Where does this come from? I never suggested it was a good thing.
>There’s a difference between a private citizen funding criminal behavior and the government doing it.
That’s not what we’re talking about. When a government allows certain substances, no criminals need be involved. But if I had to choose between private citizens funding criminals, or the government funding criminals, I’d prefer the former.
>It’s wrong either way, but it’s a reflection on the government when it does it.
It can reflect all sorts of things, depending on context. The British sale of opium to China was exploitation and war. Decriminalization of users in Portugal hasn’t made the problem worse, with people doing drugs at an older age and going to rehab more, and they don’t go to prison for what they do to themselves. In the Netherlands, mostly marijuana tourists make a nuisance of themselves (or, they used to. Since they got banned the pushers became the nuisance).
The the other hand, prohibition was a fucking retarded catastrophe, and the “war on drugs” is another catastrophic failure that was never intended to work anyway.
The Italian fascists are the only ones I can think of who ever effectively removed the sort of organized criminal organization that supplies drugs, and they did it by simply shooting the mafia with a minimum of legal fuzz.
Very different reflections.
Oh, and I should point out that, even though cigarettes and alcohol are legal, there are still illegal sales of them that fund criminals. I’m fairly certain the same is true of legalized marijuana.

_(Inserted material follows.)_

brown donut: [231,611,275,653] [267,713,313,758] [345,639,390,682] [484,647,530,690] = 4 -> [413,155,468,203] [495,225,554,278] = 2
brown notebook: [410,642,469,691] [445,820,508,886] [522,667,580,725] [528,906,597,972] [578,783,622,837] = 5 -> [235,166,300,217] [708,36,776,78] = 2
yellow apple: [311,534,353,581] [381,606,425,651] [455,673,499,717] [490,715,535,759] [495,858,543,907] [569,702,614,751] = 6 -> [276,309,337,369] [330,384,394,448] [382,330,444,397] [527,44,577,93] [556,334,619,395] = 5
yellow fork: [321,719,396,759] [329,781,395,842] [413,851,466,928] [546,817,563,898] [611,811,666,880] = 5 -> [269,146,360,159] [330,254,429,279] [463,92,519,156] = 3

Which is probably why you shouldn’t be buying it. Funding criminals and all. There’s a difference between a private citizen funding criminal behavior and the government doing it. It’s wrong either way, but it’s a reflection on the government when it does it.
>is the law for justice, or for discouraging degeneracy?

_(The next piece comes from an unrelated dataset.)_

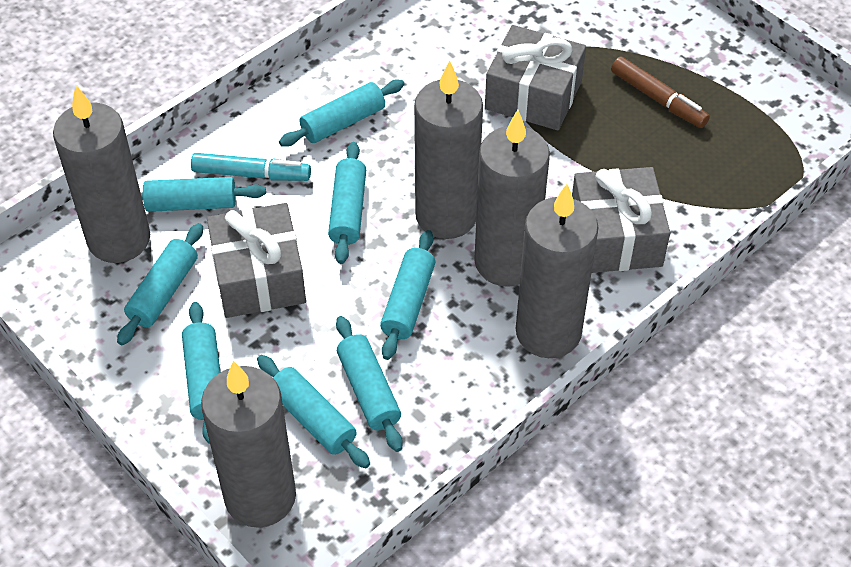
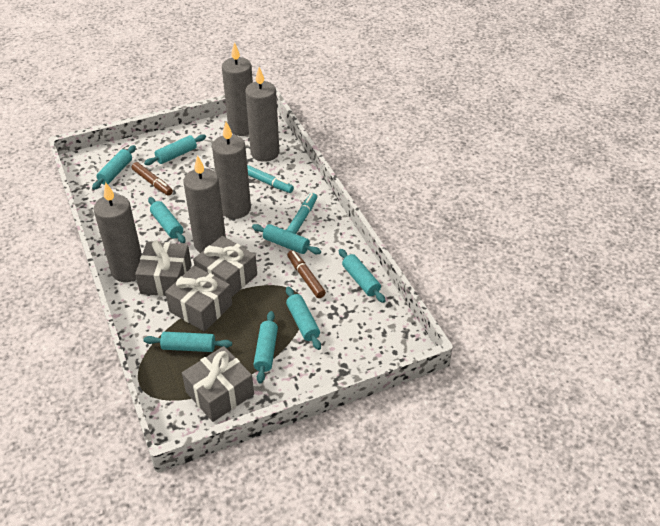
brown marker: [611,57,710,128] = 1 -> [132,162,173,196] [287,250,326,298] = 2
grey gift: [207,203,306,318] [485,25,586,131] [572,167,670,273] = 3 -> [135,240,192,296] [165,266,232,332] [182,346,254,422] [193,236,257,297] = 4
turquoise marker: [191,153,311,181] = 1 -> [247,165,294,193] [286,193,317,234] = 2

These are mutually exclusive?
At least, you have to prove that smoking weed really does impact negatively on society, and not just the users and abusers.
@Background Pony #D9C0
Outlawing it inevitably funds criminals, too.
The crazy eco-communists that live down the road from me would firmly agree with the OP, along with hating social contracts, private property, capitalism, nation-states, and shaving (70% of them are women)
I think OP actually became a duck.
Note that the reverse works in states that have not legalized marijuana (buying it funds violent crime).
No but we can sure cheer on the sidelines :D
@RainbowDash69
And this is why people in power should not have fetishes, or people with fetishes like that should not be in great power :p
@Crystalis
Is the law about making justice, or is it about setting up a system where certain actions are discouraged because they’re harmful to society?
“WHAT?!”
“You heard me. Eminent domain. Bailiff, cut the defendant a check for 210 bits and let’s call it a day.”
No victim, who cares? Lock em up!!
So you’re punishing the victim then. Isn’t that like the opposite of justice?